Nel reparti appositi per la maternità del campo profughi si effettuano in media 140 nascite al mese e 80 consultazioni settimanali per le nuove mamme.
Qui la salute di neonati e mamme viene prima di ogni altra cosa: nel più grande campo profughi del Ruanda, grazie a una struttura medica, ora si possono eseguire anche i tagli cesarei. Solo nei primi tre mesi dalla sua apertura, la struttura ha già salvato la vita di ben 93 bambini.
La salute di mamme e bambini prima di ogni altra cosa
Nell’aprile di quest’anno, nel campo profughi di Mahama, nella provincia orientale vicino al confine con la Tanzania, è stato aperto un centro sanitario completamente attrezzato. Viene gestito da Save the Children ed è in grado di offrire anche tre tagli cesarei al giorno alle donne in fuga e a quelle delle comunità locali.
Prima dell’apertura del centro, in caso di emergenza ostetrica le donne venivano mandate in un ospedale di Kirehe, una città a circa 35 chilometri di distanza raggiungibile solo attraversando strade tortuose e sterrate viaggiando per circa un’ora e mezza. Molte donne sono giunte in ospedale in una fase ormai avanzata del travaglio oppure sono state costrette a partorire durante il viaggio: spesso queste situazioni hanno messo in pericolo sia la loro vita che quelle dei loro bambini.
I dati mettono in evidenza che il 48% delle donne ricoverate all’ospedale di Kirehe con complicazioni ostetriche, necessitava di un cesareo d’emergenza. Molte di loro, inoltre, hanno avuto complicazioni dopo il parto a causa della mancanza di un supporto adeguato durante il travaglio.
Complicazioni durante il parto che segnano una vita intera
Sarah, una giovane mamma di 31 anni di tre bambini, vive da otto anni nel campo profughi di Mahama. Ci racconta delle complicazioni avute con la nascita del suo primo figlio e che ha dovuto essere portata all’ospedale di Kirehe per un cesareo d’emergenza.
Sarah descrive: «Quando sono arrivata in ospedale, i medici mi hanno detto che il bambino si trovava già tra le ossa pelviche. Hanno cominciato a tirare la testa del piccolo per aiutarlo a uscire, pratica che ha indebolito mio figlio e che gli ha causato una disabilità fisica.»
«Mio figlio dovrebbe frequentare il primo anno di scuola, ma non ho potuto iscriverlo perché il suo corpo è sottosviluppato e non riesce a parlare. Se fossi stata operata nel campo profughi, i medici avrebbero potuto eseguire immediatamente un cesareo e tutto questo si sarebbe potuto evitare.»

Materiale fornito:
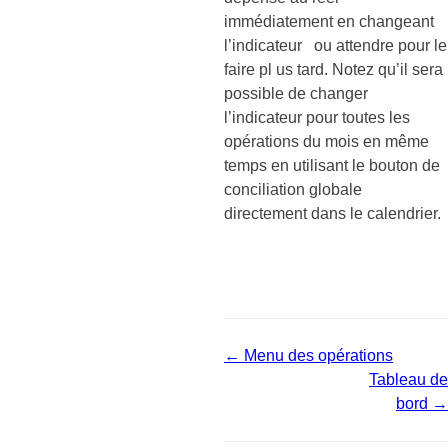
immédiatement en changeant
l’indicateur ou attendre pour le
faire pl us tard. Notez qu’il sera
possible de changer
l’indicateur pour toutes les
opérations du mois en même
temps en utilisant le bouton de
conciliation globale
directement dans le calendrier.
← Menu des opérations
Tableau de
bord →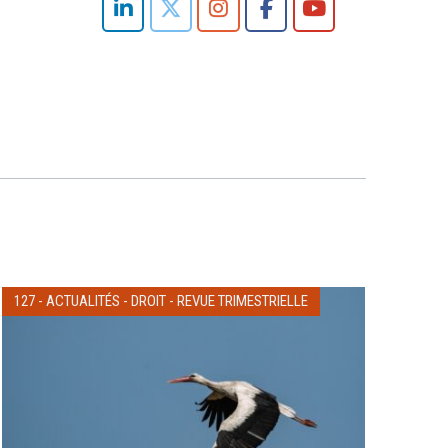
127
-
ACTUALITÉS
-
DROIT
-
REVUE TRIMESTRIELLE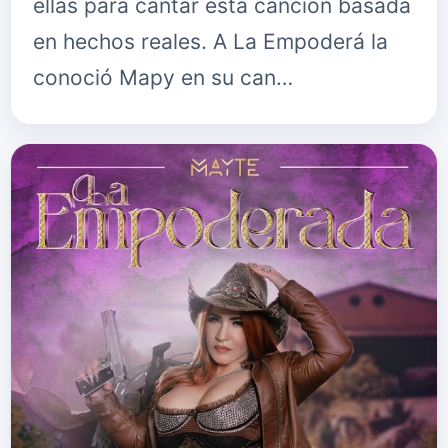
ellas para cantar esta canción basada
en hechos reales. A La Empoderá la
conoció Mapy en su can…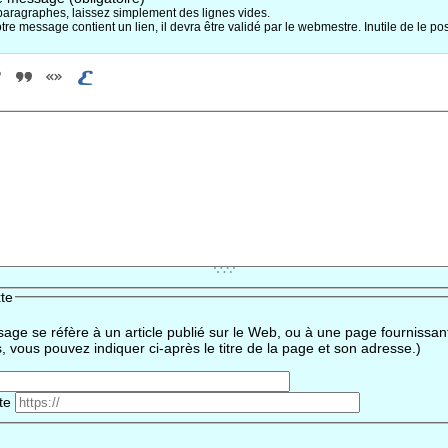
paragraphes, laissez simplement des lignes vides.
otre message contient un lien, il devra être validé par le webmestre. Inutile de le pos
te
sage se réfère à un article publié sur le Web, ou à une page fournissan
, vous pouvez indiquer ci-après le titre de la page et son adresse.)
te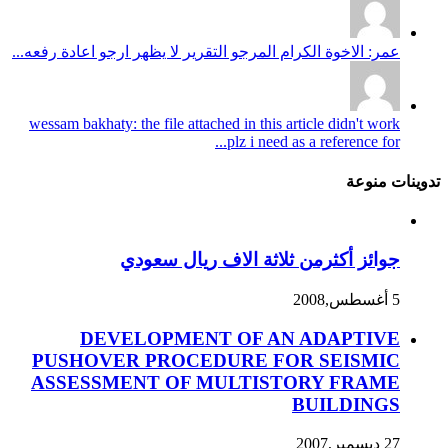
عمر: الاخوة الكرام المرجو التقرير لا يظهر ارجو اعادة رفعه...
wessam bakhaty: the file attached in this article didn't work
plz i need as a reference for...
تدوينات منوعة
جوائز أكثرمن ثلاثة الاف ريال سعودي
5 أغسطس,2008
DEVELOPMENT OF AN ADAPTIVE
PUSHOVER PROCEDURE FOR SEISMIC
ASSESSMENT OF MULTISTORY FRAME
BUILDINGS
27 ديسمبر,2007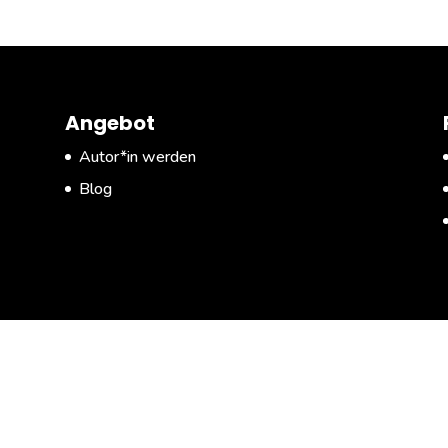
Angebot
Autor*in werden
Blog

Descrizione esercizio: Riscrivi fedelmente il passo del testo sul campo profughi di Mahama che inizia con «Qui la salute» e prosegue fino a «delle comunità locali.» incluso.

Risultato qui sotto:
Qui la salute di neonati e mamme viene prima di ogni altra cosa: nel più grande campo profughi del Ruanda, grazie a una struttura medica, ora si possono eseguire anche i tagli cesarei. Solo nei primi tre mesi dalla sua apertura, la struttura ha già salvato la vita di ben 93 bambini.
La salute di mamme e bambini prima di ogni altra cosa
Nell’aprile di quest’anno, nel campo profughi di Mahama, nella provincia orientale vicino al confine con la Tanzania, è stato aperto un centro sanitario completamente attrezzato. Viene gestito da Save the Children ed è in grado di offrire anche tre tagli cesarei al giorno alle donne in fuga e a quelle delle comunità locali.